Introduction
Simple Example: Predicting Lottery Purchase with a Decision Tree
Imagine we have two pieces of information about a person:
- Age
- Income
The task is: we want to predict whether the person will buy a lottery ticket (yes/no).
ID | Age | Income | BuyLottery |
---|---|---|---|
1 | 25 | 35000 | 1 |
2 | 40 | 60000 | 0 |
3 | 22 | 25000 | 1 |
4 | 35 | 80000 | 0 |
5 | 28 | 45000 | 1 |
6 | 50 | 90000 | 0 |
7 | 19 | 30000 | 1 |
8 | 45 | 75000 | 0 |
9 | 30 | 52000 | 0 |
10 | 23 | 28000 | 1 |
11 | 33 | 49000 | 1 |
12 | 29 | 47000 | 1 |
13 | 52 | 100000 | 0 |
14 | 41 | 62000 | 0 |
15 | 27 | 42000 | 1 |
-
Step 1: Root Node (Starting Decision):
The tree begins with the entire dataset at the root. We choose the feature that best splits the data. Let’s say the most important factor is age.
-
Step 2: Split the Data:
If yes (age < 30), go to the left branch. If no (age ≥ 30), go to the right branch.
-
Step 3: Further Decisions:
In the left branch (age < 30), the tree now looks at income to refine the decision: If income < $50,000, the prediction might be “Buys Lottery”. If income ≥ $50,000, the prediction might be “Does Not Buy Lottery”.

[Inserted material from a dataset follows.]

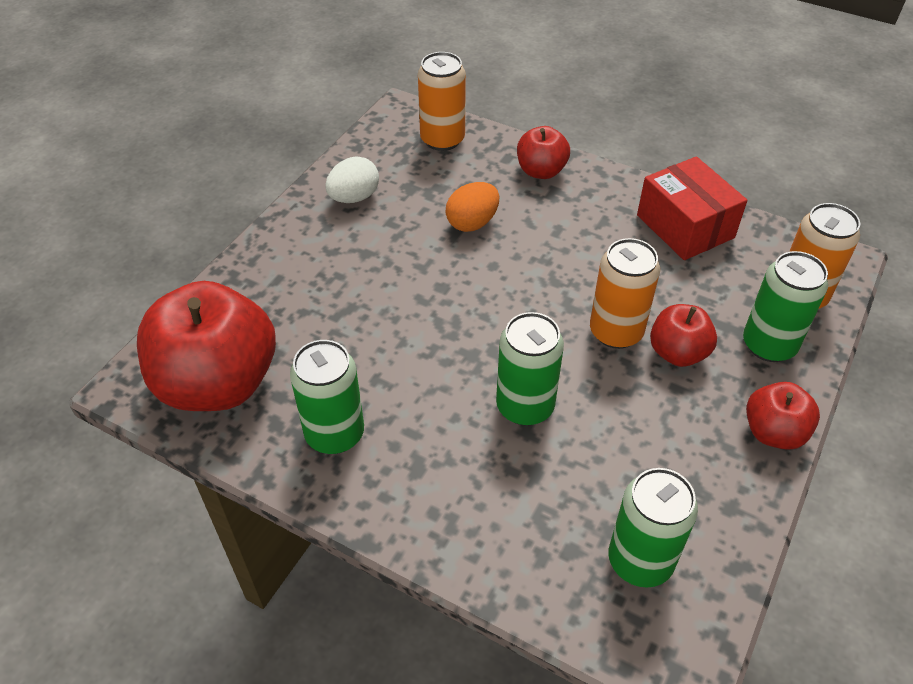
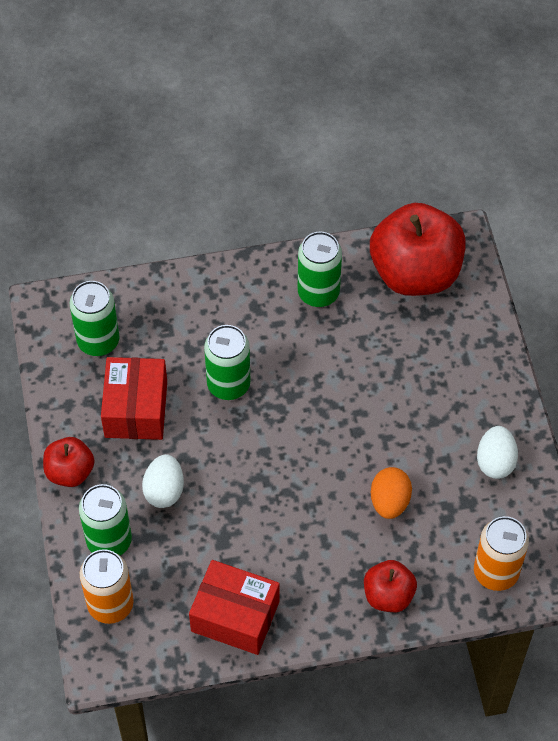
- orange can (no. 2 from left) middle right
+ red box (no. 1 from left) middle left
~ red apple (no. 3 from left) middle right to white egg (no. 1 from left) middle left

In the right branch (age ≥ 30), the tree might not need to split further
The prediction might simply be “Does Not Buy Lottery” for all people in this group.
1
2
3
4
5
6
7
Is Age < 30?
/ \
Yes No
/ \
Is Income < $50k? Does Not Buy
/ \
Yes No
How do we determine the best value of each split? Define Binary Cross-Entropy (BCE) as the loss function:
\[\begin{gather*} L = -\sum y_ilog(\hat{y_i}) + (1-y_i)log(1-\hat{y_i}) \end{gather*}\]Then we can try all values at each split and based on the losses, we can find the best one.